Democrats sounded hopeful that a weakened Christie would lead to actual bipartisanship, and less of a governor trying to steamroll the other side. “Hopefully there will be a little less discipline on their side,” said Loretta Weinberg, a 78-year-old, five-foot-nothing lawmaker who has emerged as one of Christie’s most ferocious critics. “You know the old saying, ‘I don’t belong to any organized party—I am a Democrat’? Hopefully we will see some of that on their side.”

The Christie way of bipartisanship, no matter how much he extolls it in speeches, included “calling my colleagues, running the gamut from ‘idiot’ to ‘numbnuts’ to ‘you are a liar,’” Weinberg said. “I could attach a legislative name to each of those—‘Senator Numbnuts.’ Do you call that bipartisanship?”

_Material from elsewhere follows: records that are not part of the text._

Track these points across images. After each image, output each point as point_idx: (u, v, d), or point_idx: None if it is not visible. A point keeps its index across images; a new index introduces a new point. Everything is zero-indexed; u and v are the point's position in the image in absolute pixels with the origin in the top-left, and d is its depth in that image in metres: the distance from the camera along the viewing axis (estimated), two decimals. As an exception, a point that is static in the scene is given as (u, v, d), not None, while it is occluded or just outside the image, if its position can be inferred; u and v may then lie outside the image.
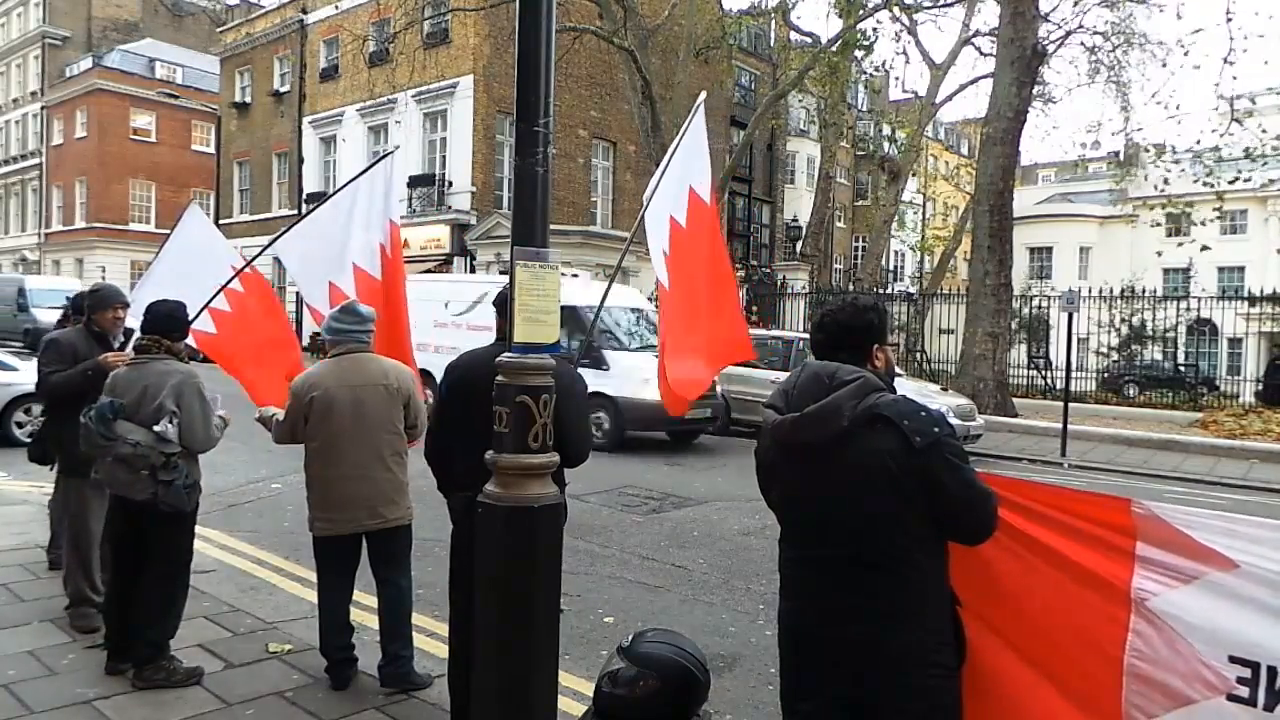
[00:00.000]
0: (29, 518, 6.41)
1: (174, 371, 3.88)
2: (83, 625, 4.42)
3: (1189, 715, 2.08)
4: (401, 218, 28.96)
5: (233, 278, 4.91)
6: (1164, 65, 32.05)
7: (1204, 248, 20.71)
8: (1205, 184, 16.47)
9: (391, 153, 5.25)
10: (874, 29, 19.65)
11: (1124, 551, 2.19)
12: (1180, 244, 22.97)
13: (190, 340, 4.38)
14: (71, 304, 5.63)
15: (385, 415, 3.84)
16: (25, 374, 9.88)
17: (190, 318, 4.31)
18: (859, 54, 19.35)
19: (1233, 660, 2.04)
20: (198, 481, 3.91)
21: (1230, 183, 16.15)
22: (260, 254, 5.22)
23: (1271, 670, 1.99)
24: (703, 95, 4.72)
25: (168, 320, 4.00)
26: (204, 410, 3.90)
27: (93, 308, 4.70)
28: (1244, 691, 2.02)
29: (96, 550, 4.56)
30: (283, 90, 31.43)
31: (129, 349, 4.27)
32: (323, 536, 3.88)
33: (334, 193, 5.10)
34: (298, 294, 8.56)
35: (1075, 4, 20.07)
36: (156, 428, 3.71)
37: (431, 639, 4.68)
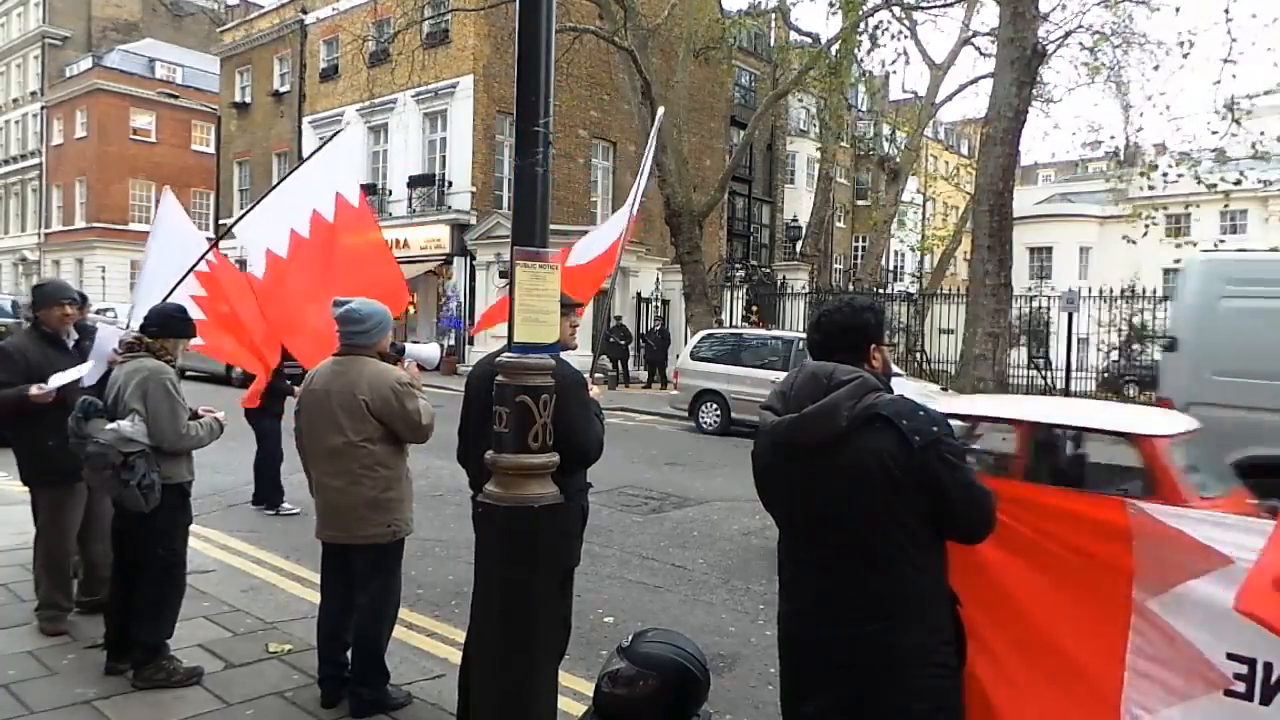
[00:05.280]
0: (29, 518, 6.38)
1: (142, 369, 3.81)
2: (50, 629, 4.37)
3: (1187, 710, 2.09)
4: (401, 218, 28.74)
5: (199, 260, 4.74)
6: (1156, 69, 31.92)
7: (1205, 250, 20.64)
8: (1211, 184, 16.42)
9: (340, 131, 5.20)
10: (875, 27, 19.60)
11: (1120, 550, 2.19)
12: (1179, 245, 22.97)
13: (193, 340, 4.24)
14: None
15: (350, 427, 3.55)
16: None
17: (174, 306, 4.18)
18: (864, 48, 19.30)
19: (1230, 657, 2.04)
20: (156, 482, 3.66)
21: (1235, 183, 16.13)
22: (222, 236, 5.12)
23: (1268, 665, 2.00)
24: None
25: (158, 318, 3.97)
26: (172, 407, 3.78)
27: (36, 305, 4.38)
28: (1240, 687, 2.02)
29: (71, 557, 4.53)
30: (283, 90, 31.42)
31: (112, 347, 4.20)
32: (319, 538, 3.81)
33: (286, 175, 5.10)
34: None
35: (1072, 5, 20.09)
36: (110, 425, 3.65)
37: (431, 639, 4.69)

“I still want to know who sat in their office and said, ‘I’ve got an idea. Let’s create a traffic jam.’ That is one of the most bizarre thing I have seen in all of my years in politics and government.”

At a press conference after the speech, New Jersey Democrats stuck to Christie’s script, and steered questions away from the bridge and towards the budget. “We know everybody is fascinated by Bridgegate. The reality is we would all like to go to the last chapter of the book and read what the conclusion is,” said Assembly Majority Leader Louis D Greenwald. “Today the governor gave a state of the state speech. The business of the state has to go forward.”

And with a sigh, the assembled press slowly started to trickle out, back to the television trucks lining up on State Street.